• Exercise description: Scan the data below and copy each line where "Decanter" occurs.

[Opening Records for this task section]

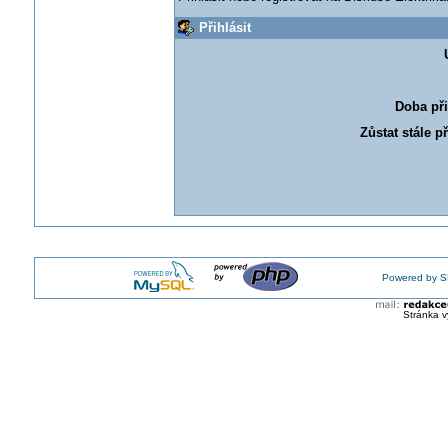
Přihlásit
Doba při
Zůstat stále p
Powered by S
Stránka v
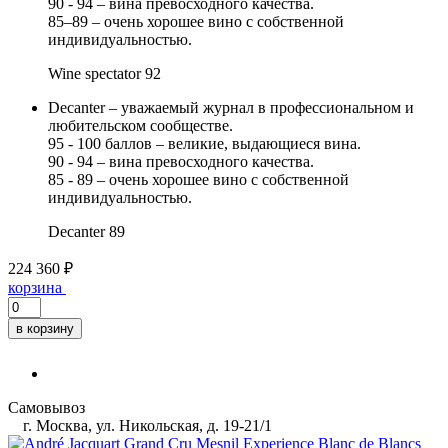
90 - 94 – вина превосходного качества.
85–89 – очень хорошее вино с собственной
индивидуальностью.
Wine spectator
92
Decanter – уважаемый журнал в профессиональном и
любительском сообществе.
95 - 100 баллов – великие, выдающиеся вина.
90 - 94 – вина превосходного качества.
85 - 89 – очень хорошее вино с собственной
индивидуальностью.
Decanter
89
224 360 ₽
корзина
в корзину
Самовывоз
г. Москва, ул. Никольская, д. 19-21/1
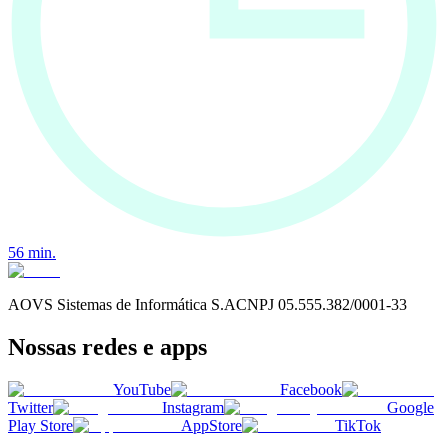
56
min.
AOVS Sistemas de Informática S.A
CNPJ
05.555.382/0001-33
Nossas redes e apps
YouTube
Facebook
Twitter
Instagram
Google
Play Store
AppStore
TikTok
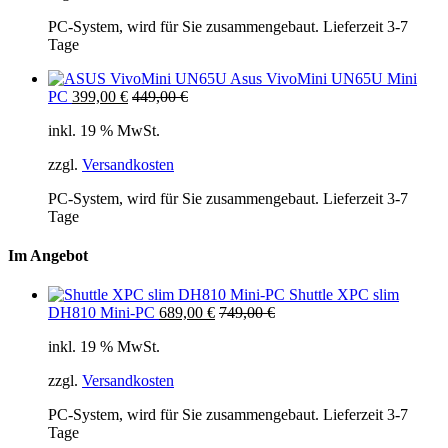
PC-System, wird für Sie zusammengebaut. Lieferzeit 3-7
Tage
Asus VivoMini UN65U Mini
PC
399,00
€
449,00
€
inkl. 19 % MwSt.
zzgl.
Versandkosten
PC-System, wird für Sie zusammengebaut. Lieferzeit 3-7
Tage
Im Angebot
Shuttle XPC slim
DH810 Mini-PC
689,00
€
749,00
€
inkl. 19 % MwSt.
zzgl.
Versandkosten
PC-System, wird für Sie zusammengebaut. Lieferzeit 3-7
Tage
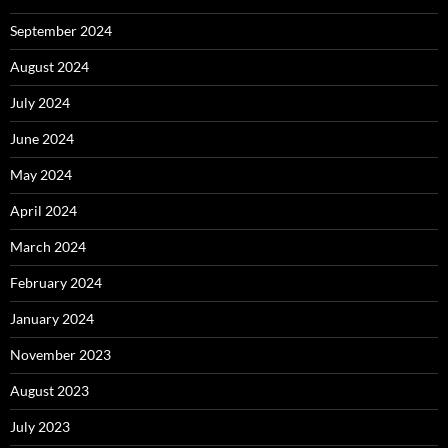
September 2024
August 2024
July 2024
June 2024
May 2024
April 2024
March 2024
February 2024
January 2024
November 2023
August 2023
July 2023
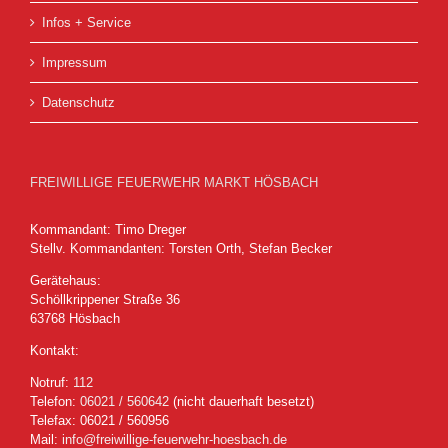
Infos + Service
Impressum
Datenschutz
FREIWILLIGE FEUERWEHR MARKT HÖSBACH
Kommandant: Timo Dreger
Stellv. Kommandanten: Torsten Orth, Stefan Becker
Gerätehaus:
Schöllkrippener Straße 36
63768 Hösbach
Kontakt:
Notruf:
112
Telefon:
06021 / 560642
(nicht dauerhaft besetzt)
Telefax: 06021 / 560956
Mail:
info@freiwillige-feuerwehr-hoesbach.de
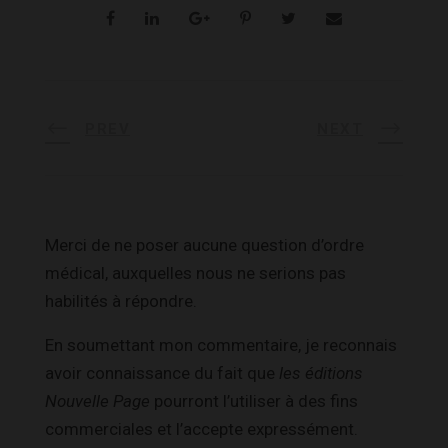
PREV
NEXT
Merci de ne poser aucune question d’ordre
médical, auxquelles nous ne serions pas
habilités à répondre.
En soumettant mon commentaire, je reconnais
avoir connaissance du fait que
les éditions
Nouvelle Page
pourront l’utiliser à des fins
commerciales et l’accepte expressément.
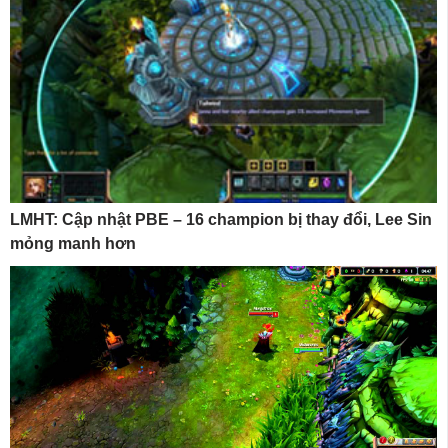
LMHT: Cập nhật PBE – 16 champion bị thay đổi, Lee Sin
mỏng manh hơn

[Closing Records for this task section]

• Your solution:
Decanter – уважаемый журнал в профессиональном и
Decanter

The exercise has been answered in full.